Vali Uddin
Reduced Order LTR Controller
Friday, February 11, 2000
1:00 PM
410 Dana
Abstract
It is well-known that Linear Quadratic Regulator (LQR) has impressive robustness properties. However, when an observer is used to estimate the state variables for feedback implementation, such robustness properties will no longer be guaranteed. Several methodolgies have been proposed to overcome this problem with limited success and none of them address the recovery methods with low order compensators.
The purpose of this research is to discuss various aspects of the subject pertinent to the design of LTR controllers with minimal order. To facilitate the basic understanding of the fundamental mechanism of LTR, a common framework for the design of various types of observers are presented. Different methods for the design of functional observer based controller having pre-specified or post-specified eigenvalues are given. A simple algorithm for the design of minimal-order observer capable of reconstructing several linear functional of the states of the system is outlined. The main idea behind this new method is the use of consistency condition from matrix generalized inverse along with a geometric constraint. We translate the problem to a constrained algebraic equation and provide an efficient algorithm to construct an observer of least possible order with pre-specified eigenvalues. A complete analysis of loop transfer recovery problem using observer based and compensator based systems is given, and necessary and sufficient conditions for a given plant to have a recoverable target loop are presented. Methods for the design of functional-observer based LTR controllers for SISO and MIMO systems are developed.

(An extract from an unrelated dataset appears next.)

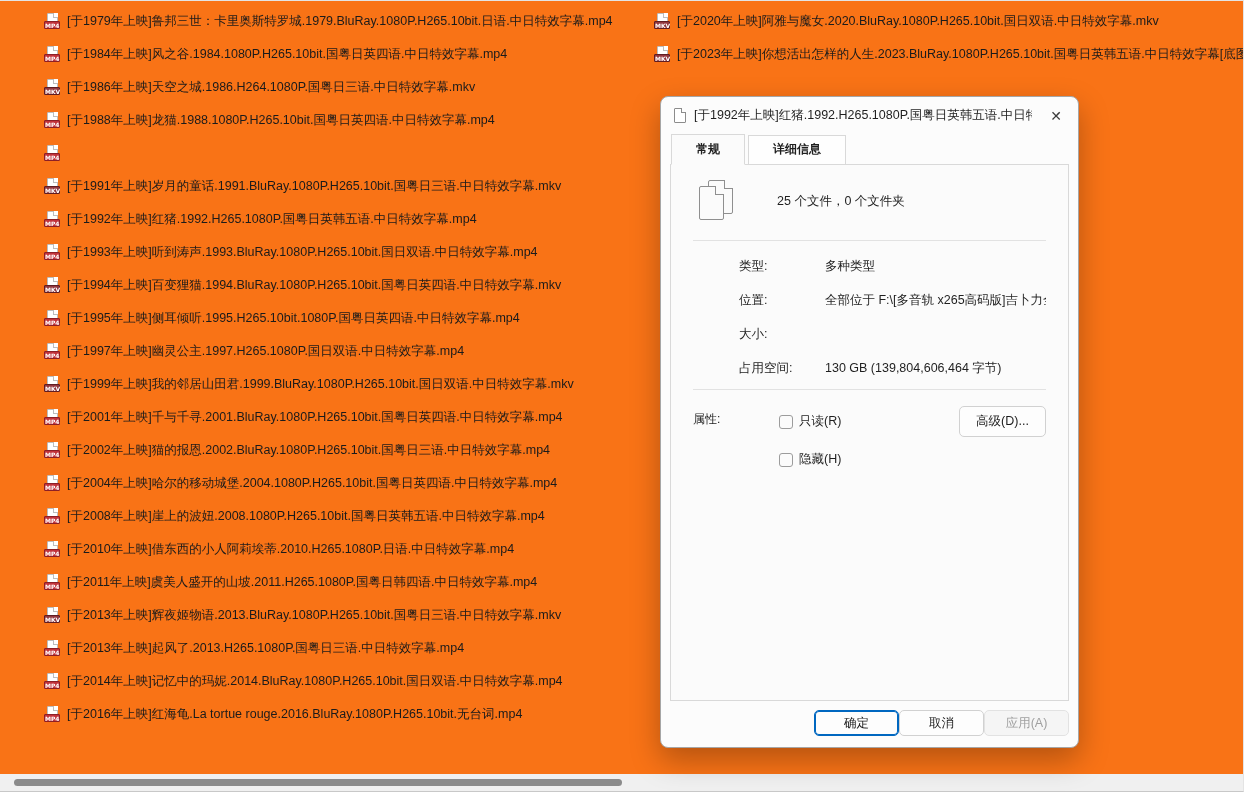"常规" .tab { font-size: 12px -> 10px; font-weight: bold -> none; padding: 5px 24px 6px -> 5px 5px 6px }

Finally, the problem of optimal H_infinity norm approximation of an LTR controller with specified eigenvalues is considered. A structurally pre-defined fixed order LTR controller is introduced which has the same dimension as the number of transmission zeros in the left half s-plane. It is shown that the design problem can be reduced into an equivalent convex optimization problem involving LMI which can be solved efficiently.
Thesis Committee:
Prof. B. Shafai (advisor)
Prof. B. Lehman
Prof. S. Stankovic
Prof. B. Wilson (Mechanical Engineering Department)